Une bonne comédie musicale pour comités d’entreprise montée par un Tellier encore plus cramé qu’Obispo ? Le projet aurait pu faire rêver… Coup de maître : sortir, avec l’appui de toute l’artillerie médiatique et les dithyrambes de Radio France, un produit fou dont l’indomptable intensité sauvage surpasse celle de ces vieux CD d’obscurs opéra-rock canadiens raclant les trottoirs les jours de brocante. Devant telle audace, le baromètre Chronic’art implose, soudain inapte à signifier toute la duplicité des sentiments que nous inspire la candeur du grand opérateur scientologue, tandis qu’il nous prodigue, électromètre en sus, son test de personnalité musical chaleureusement surfacturé.
Dans sa quête audacieuse de l’incongruité, l’album tente de braver tous les tabous : choeurs façon Era, fins de morceaux en fondus feignasses, réverbs négationnistes… C’est le grand et glorieux zéro des meilleures séries Z. Tellement mauvais que c’en est bon ? Avant, Tellier nous racontait Candeloro, le réel. Aujourd’hui, le décalage raëlien a des airs assumés de fuite vers Sirius : se coltiner l’époque aurait été bien trop vulgaire… Trop compliqué ? De celle-ci, il ne conserve qu’un habillage de blockbuster yougoslave, aussi embarrassant qu’une baignoire de champagne à bord du Concordia. Car à ce niveau de délire et de démesure – teaser 3D compris -, la musique ne suffit plus. Etouffant sous le poids du personnage, elle ne peut fatalement sonner que comme un avant-goût de ce qu’on attend maintenant, et sincèrement avec impatience : le show laser au parc des expositions, la chorale de MILFs, les apparitions hélitreuillées au milieu du rugissement des moteurs de monster trucks, et le lancement international de la gamme de savons.
C’est donc mus par un fol espoir de contribuer au financement de ces fantasmes les plus insensés que nous nous dirigerons vers les horizons radieux des diverses enseignes marchandes pour nous délester des sommes requises.
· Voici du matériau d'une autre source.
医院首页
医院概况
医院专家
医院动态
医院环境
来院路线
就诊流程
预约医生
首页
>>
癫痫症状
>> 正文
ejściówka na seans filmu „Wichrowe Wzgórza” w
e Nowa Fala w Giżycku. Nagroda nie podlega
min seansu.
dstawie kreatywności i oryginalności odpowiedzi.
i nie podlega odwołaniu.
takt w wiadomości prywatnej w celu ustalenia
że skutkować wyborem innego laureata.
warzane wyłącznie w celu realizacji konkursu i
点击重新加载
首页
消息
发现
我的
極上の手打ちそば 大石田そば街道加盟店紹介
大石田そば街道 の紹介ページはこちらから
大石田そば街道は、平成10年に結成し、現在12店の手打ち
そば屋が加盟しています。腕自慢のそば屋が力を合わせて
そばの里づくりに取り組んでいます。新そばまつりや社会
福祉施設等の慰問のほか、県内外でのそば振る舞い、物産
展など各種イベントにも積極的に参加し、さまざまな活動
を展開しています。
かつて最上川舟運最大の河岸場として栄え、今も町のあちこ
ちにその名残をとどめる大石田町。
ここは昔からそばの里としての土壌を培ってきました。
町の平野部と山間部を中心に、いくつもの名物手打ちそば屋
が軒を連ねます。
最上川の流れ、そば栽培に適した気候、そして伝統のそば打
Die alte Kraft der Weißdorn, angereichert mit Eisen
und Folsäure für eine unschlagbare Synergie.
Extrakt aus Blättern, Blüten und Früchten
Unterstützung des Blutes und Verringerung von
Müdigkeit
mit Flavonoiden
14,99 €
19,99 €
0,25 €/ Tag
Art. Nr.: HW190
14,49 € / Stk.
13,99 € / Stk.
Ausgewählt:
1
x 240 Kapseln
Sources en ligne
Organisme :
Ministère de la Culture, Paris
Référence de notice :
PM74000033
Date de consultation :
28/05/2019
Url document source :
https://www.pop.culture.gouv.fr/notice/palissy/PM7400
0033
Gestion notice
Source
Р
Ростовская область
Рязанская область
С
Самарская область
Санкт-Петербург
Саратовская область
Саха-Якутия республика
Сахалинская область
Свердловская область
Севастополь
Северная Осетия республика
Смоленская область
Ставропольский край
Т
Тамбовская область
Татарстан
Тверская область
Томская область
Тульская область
Fidèles gogos de cette nouvelle ère, nous allumerons les cierges pour que quelques synchros pub viennent racheter la vile traîtrise des mécréants prêts à damner leur âme au feu d’un vulgaire pack illicitement téléchargé.
Oui, la plage 5 est lumineuse. Rien ne semble pouvoir enlever au touchant messie ni son sens mélodique délicat, ni son art très personnel de la saillie hilarante. Les bons jours, on sourira de bon coeur aux blagues du tonton excentrique qui guette, vaguement inquiet, notre réaction derrière sa nouvelle paire de lunettes fantaisie. Mais dans ce moment de recueillement qui vient clore notre séminaire, prenons le temps de nous souvenir : les années folles avaient leurs zazous. Après, il y a eu la guerre.